A Brief History of Revere & Wollensak Cameras
Revere logo Wollensak logo

This is actually the (brief) story of two companies that later merged, so I'll start with the better-documented one.

Andrew Wollensak left his job at Bausch & Lomb to go into business with his brother John in 1899 to make photographic shutters, though they soon began making lens and became Wollensak Optical. Based in Rochester, New York, the home of many photographic concerns, the Wollensak brothers ran the company until their deaths in 1936 and 1939 respectively.

Kodak made its own lenses, but most other camera makers purchased their optics from the independents; Bausch & Lomb and Wollensak were the two American independents with famous names. Wollensak lenses graced many American cameras; and they made binoculars, telescopes, and other optical equivalent. They very likely also sold unbranded products to other camera makers, though I am unable to site examples.

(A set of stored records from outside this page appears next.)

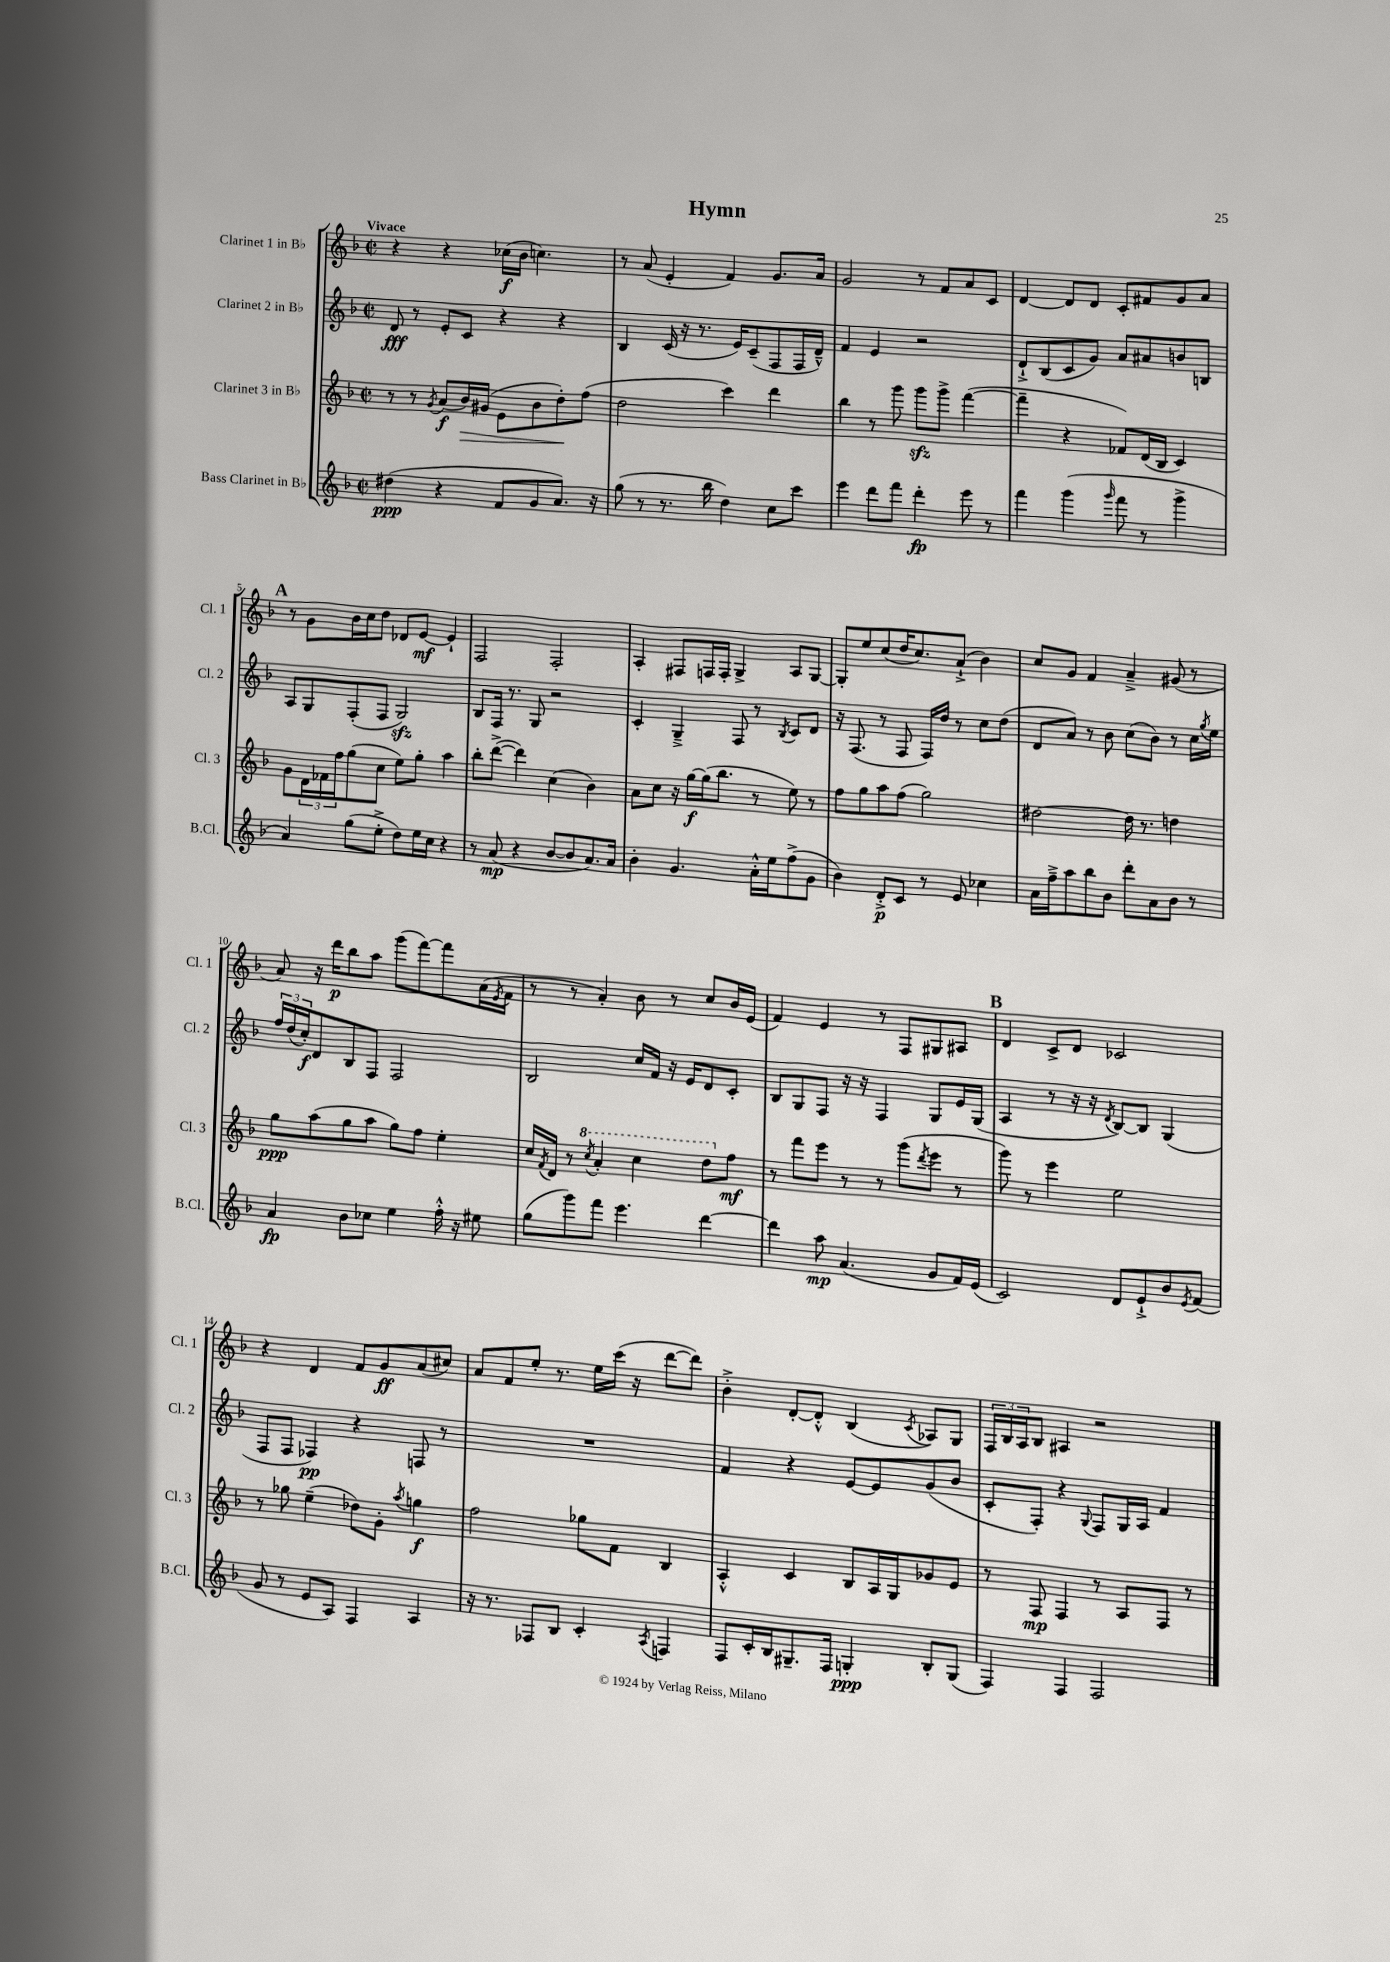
\header { title = "Hymn" }
<<
\new StaffGroup <<
\new Staff = "s0" \with { instrumentName = "Clarinet 1 in Bb" shortInstrumentName = "Cl. 1" } {
    \clef treble \key f \major \defaultTimeSignature \time 2/2 \tempo "Vivace"
    r4 r4 ces''16\f( bes'16 c''4.) |
    r8 a'8( e'4-. f'4) g'8. a'16 |
    g'2 r8 f'8 a'8 c'8 |
    d'4~ d'8 d'8 c'8-. fis'8 g'8 a'8 |
    \mark \markup { \bold "A" } r8 g'8 bes'16 c''16 d''8 des'8 e'8~\mf e'4-! |
    f2 f2-. |
    a4-. fis8 f16 f16-. g4-> a8 g8~ |
    g8-. e''8 c''8( d''16 c''8.) a'8-!->( bes'4) |
    c''8 g'8 f'4 a'4---> gis'8( r8 |
    a'8) r16 d'''16\p bes''8 a''8 g'''8( f'''8~) f'''8 a'16( \acciaccatura { e'8 } f'16 |
    r8 r8 a'4-.) bes'8 r8 c''8 bes'16 e'16( |
    f'4) e'4 r8 f8 gis8 ais8 |
    \mark \markup { \bold "B" } d'4 c'8-> d'8 ces'2 |
    r4 d'4 f'8 g'8\ff a'8( cis''8) |
    a'8 f'8 e''8-. r8. e''16 c'''16( r16 d'''8~ d'''8) |
    bes'4-.-> d'8~-. d'8-.-^ bes4( \acciaccatura { c'8 } aes8) g8 |
    \tuplet 3/2 { f16 bes16 a16 } bes8 ais4 r2 \bar "|." |
}
\new Staff = "s1" \with { instrumentName = "Clarinet 2 in Bb" shortInstrumentName = "Cl. 2" } {
    \clef treble \key f \major \defaultTimeSignature \time 2/2
    d'8\fff r8 e'8-. c'8 r4 r4 |
    bes4 c'16( r16 r8. e'16) c'8--( f8 f16 d'16---^) |
    f'4 e'4 r2 |
    d'8-!-> bes8( c'8 g'8) a'8 ais'8 b'8 b8 |
    \mark \markup { \bold "A" } a8 g8 f8-.( f8 g2\sfz) |
    bes8 f16 r8. g8 r2 |
    c'4-. g4---> f8 r8 \acciaccatura { bes8 } c'8 d'8 |
    r16 f8.( r8 f8 f16) d''16 r8 c''8 d''8( |
    d'8 a'8) r8 bes'8 c''8( bes'8) r8 c''16 \acciaccatura { g''8 } e''16 |
    \tuplet 3/2 { f''16 d''16( c''16-.\f) } d'8 bes8 f8 f2 |
    bes2 c''16 f'16 r16 e'16 d'8 c'8-. |
    bes8 g8 f8 r16 r16 f4 g8 e'16 g16( |
    \mark \markup { \bold "B" } a4 r8 r16 r16 \acciaccatura { d'8 } bes8~) bes8 g4( |
    f8 f8 fes4\pp) r4 f8 r8 |
    R1 |
    f'4 r4 e'8~ e'8 g'8( bes'8 |
    c'8-. f8-.) r4 \appoggiatura { g8 } f8 g16 a16 f'4 \bar "|." |
}
\new Staff = "s2" \with { instrumentName = "Clarinet 3 in Bb" shortInstrumentName = "Cl. 3" } {
    \clef treble \key f \major \defaultTimeSignature \time 2/2
    r8 r8 \acciaccatura { g'8 } a'8\f( bes'16\>) gis'16( e'8 bes'8 d''8-.\!) f''8( |
    d''2 c'''4) d'''4 |
    bes''4 r8 g'''8 g'''8\sfz g'''8-> f'''4~( |
    f'''4-- r4 fes'8) d'16( bes16 c'4) |
    \mark \markup { \bold "A" } g'8 \tuplet 3/2 { d'16 fes'16 f''16 } g''8( c''8 e''8) g''8-. a''4 |
    bes''8-. d'''8~->( d'''4) c''4( bes'4) |
    a'8 c''8 r16 g''16~\f g''16( bes''8. r8 e''8) r8 |
    f''8 g''8 a''8 f''8( g''2) |
    dis''2~ dis''16 r8. d''4 |
    g''8\ppp a''8( g''8 a''8 g''8) f''8 e''4-. |
    c''16 \acciaccatura { f'8 } d'16 r8 \ottava #1 \acciaccatura { c'''8 } a''4-. c'''4 d'''8 \ottava #0 f''8\mf |
    r8 f'''8 e'''8 r8 r8 g'''8( \acciaccatura { d'''8 } e'''8 r8 |
    \mark \markup { \bold "B" } g'''8) r8 e'''4 e''2 |
    r8 ges''8 e''4--( des''8) g'8-. \acciaccatura { a''8 } g''4\f |
    f''2 ges''8 f'8 bes4 |
    a4-.-^ c'4 bes8 a16 g16 ges'8 e'8 |
    r8 f8\mp f4 r8 a8 f8 r8 \bar "|." |
}
\new Staff = "s3" \with { instrumentName = "Bass Clarinet in Bb" shortInstrumentName = "B.Cl." } {
    \clef treble \key f \major \defaultTimeSignature \time 2/2
    dis''4\ppp( r4 f'8 g'8 a'8.) r16 |
    g''8( r8 r8. bes''16 d''4) c''8 c'''8 |
    e'''4 d'''8 f'''8 d'''4-.\fp e'''8 r8 |
    f'''4 g'''4( \grace { g'''16 } f'''8 r8 g'''4-> |
    \mark \markup { \bold "A" } a'4) g''8( e''8-.-> d''8) e''16 c''16 r4 |
    r8 a'8\mp( r4 bes'8~ bes'8 a'8.) a'16 |
    bes'4-. g'4. a'16-.-^ e''16 f''8->( g'8 |
    bes'4) d'8-.->\p c'8 r8 e'8 ces''4 |
    a'16 f''16---> a''8 bes''8 bes'8 d'''8-. a'8 bes'8 r8 |
    a'4\fp bes'8 ces''8 e''4 f''16-.-^ r16 eis''8 |
    g''8( g'''8) f'''8 e'''4. d'''4~ |
    d'''4 a''8\mp a'4.( g'8 f'16) e'16( |
    \mark \markup { \bold "B" } c'2) d'8 e'8-!-> bes'8 \acciaccatura { e'8 } f'8( |
    g'8 r8 e'8 a8) f4 a4 |
    r16 r8. fes8 bes8 c'4-. \acciaccatura { a8 } f4 |
    f8 c'16-. bes16 gis8.-- f16 g4-.\ppp bes8-. g8( |
    f4) f4 f2 \bar "|." |
}
>>
>>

Wollensak optics are generally not classed along with the best European glass from their competitors Carl Zeiss, Schneider, Goerz etc., but many are considered to be very good.

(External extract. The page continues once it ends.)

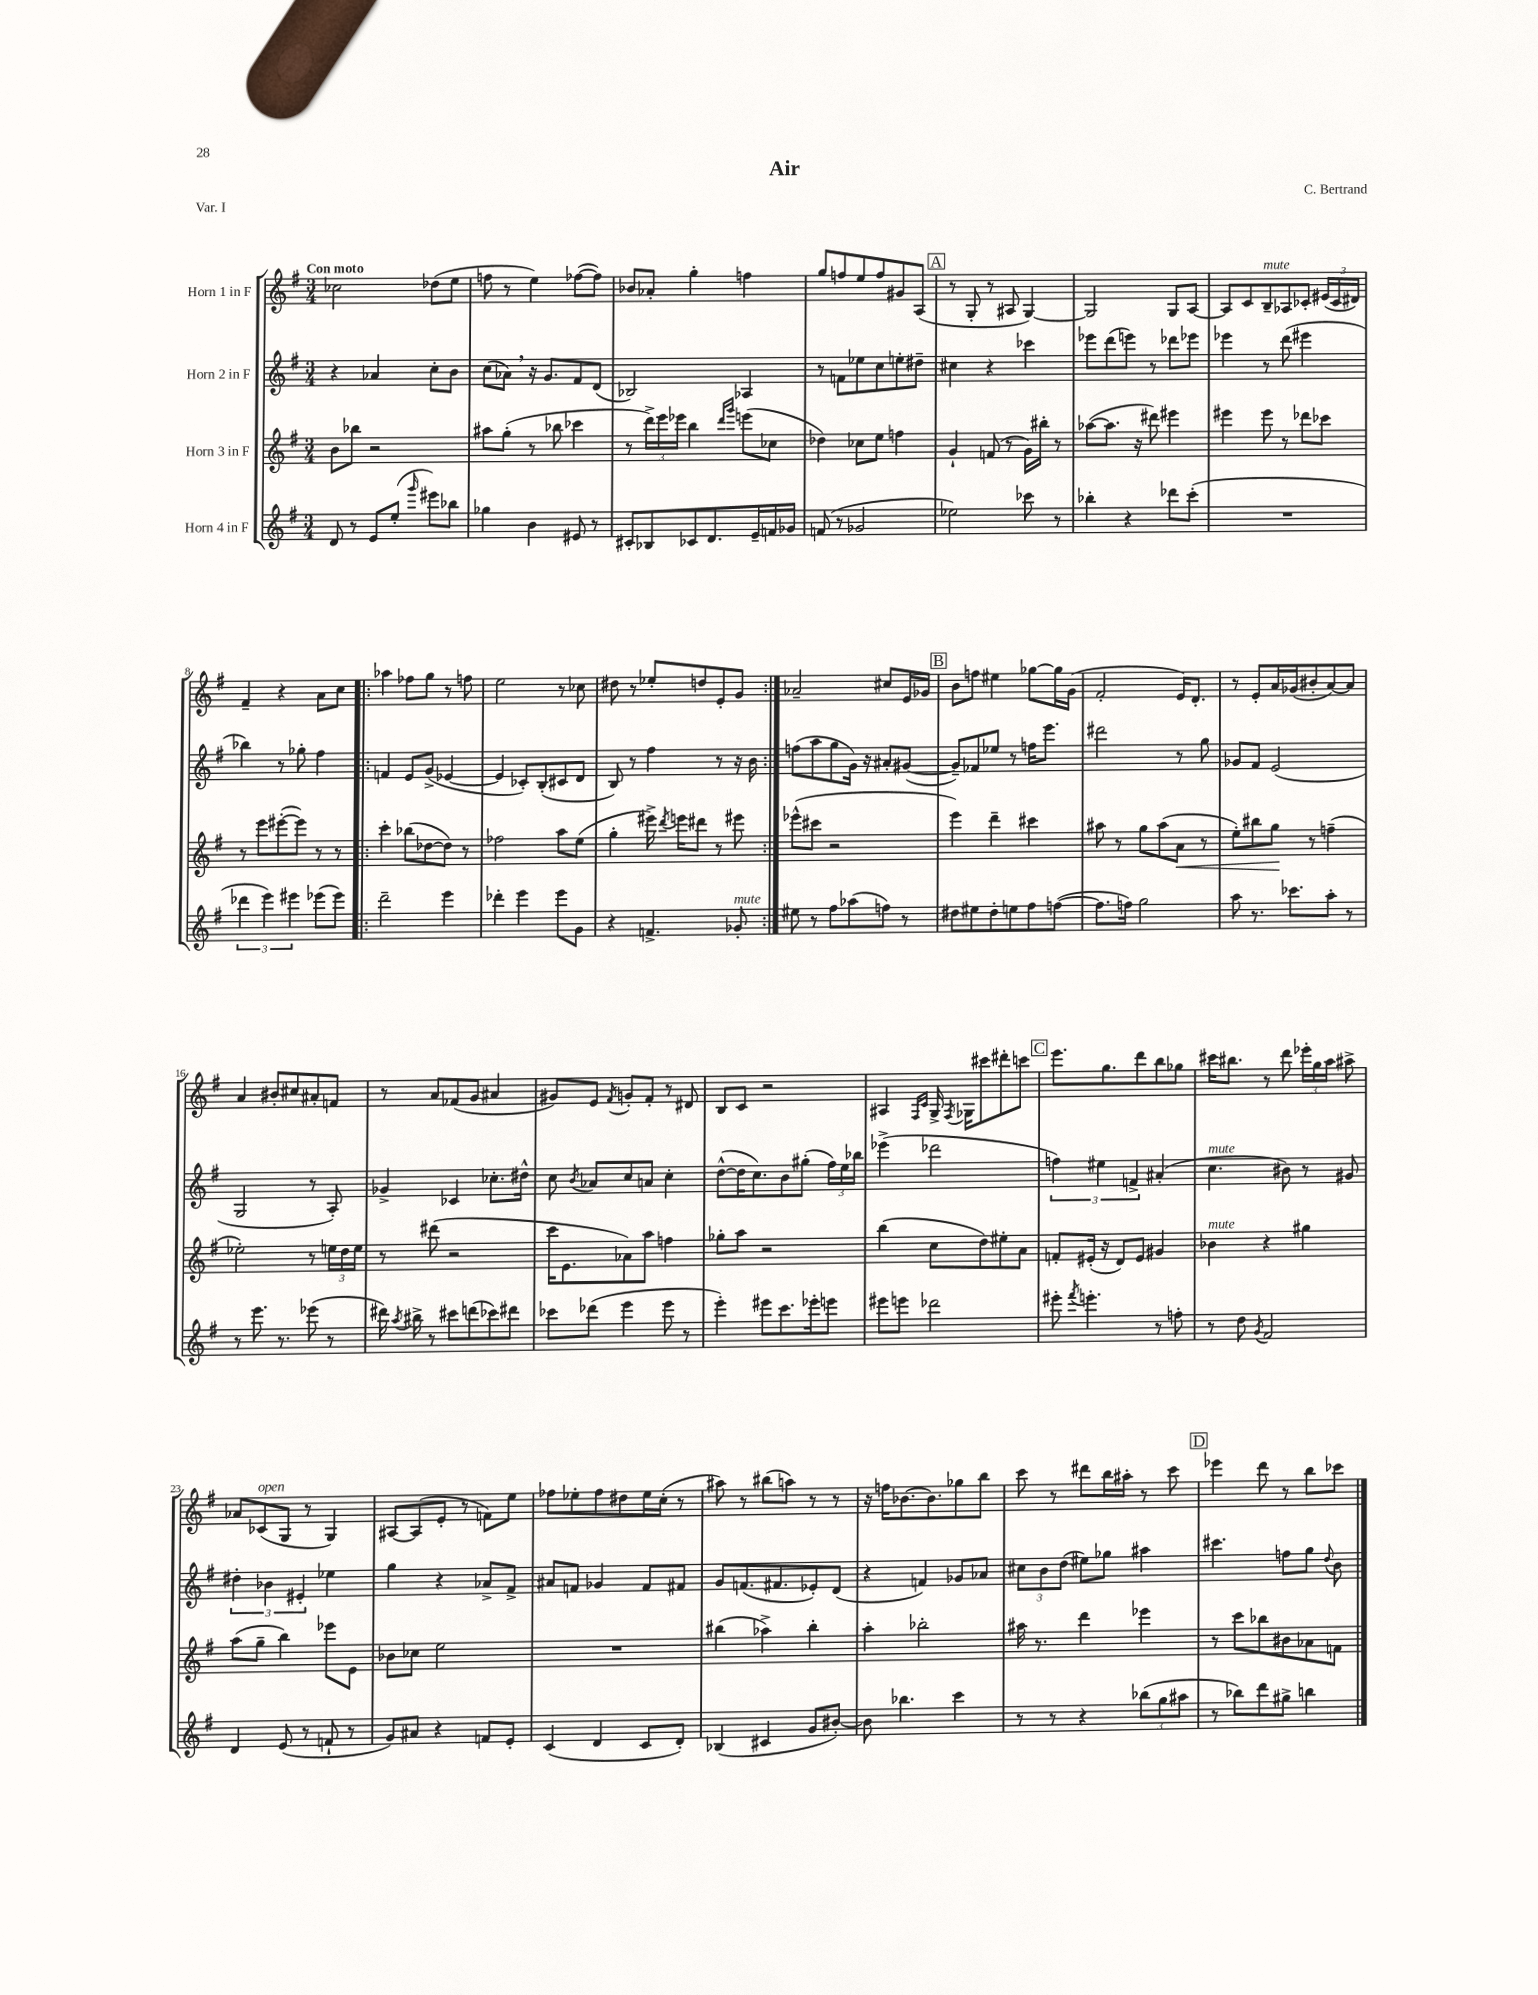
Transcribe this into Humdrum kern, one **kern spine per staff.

Revere is, sadly, one of the least documented companies I've tried to research. I haven't found much about this company at all. But here is what I know. Samuel Briskin began Excel Radiator in Chicago in 1920. In 1939 one of his sons began making movie cameras through a subsiary. Briskin eventually sold off Excel and devoted himself fully to Revere Camera. They grew to become the #2 movie camera maker behind Bell & Howell; not bad considering Kodak was a competitor too.

Revere eventually purchased Wollensak to vertically integrate its source of lenses and shutters. While they were at it, they decided to use the brand on cameras as well. They began making a basic model which carried the Revere name, then upgraded the components and features and sold those under the Wollensak name (e.g. the Revere 33 and the Wollensak 10 are identical except for their lenses; but you can see numerous examples in their movie cameras). Revere's bread and butter was its movie cameras, but they did try to expand business with stereo cameras and well-regarded audio equipment (I also own an old Wollensak reel tape recorder).

Unfortunately, Revere never quite made it to the next level. Stereo cameras were a fad; they never got serious about other still-camera markets; Bell & Howell distanced itself in the cine market as amateur movie cameras developed electronic exposure; competition from other audio companies like Webcor and Ampex was ferocious, and in 1960 Sam Briskin himself sold the company to 3M after being diagnosed with inoperable cancer.

3M phased out the Revere name but kept the Wollensak brand for audio equipment through the 60s, but it was a rough decade to be an American camera or electronics manufacturer. Wollensak's Rochester factory closed in 1972 and its name was retired; another famous brand lost.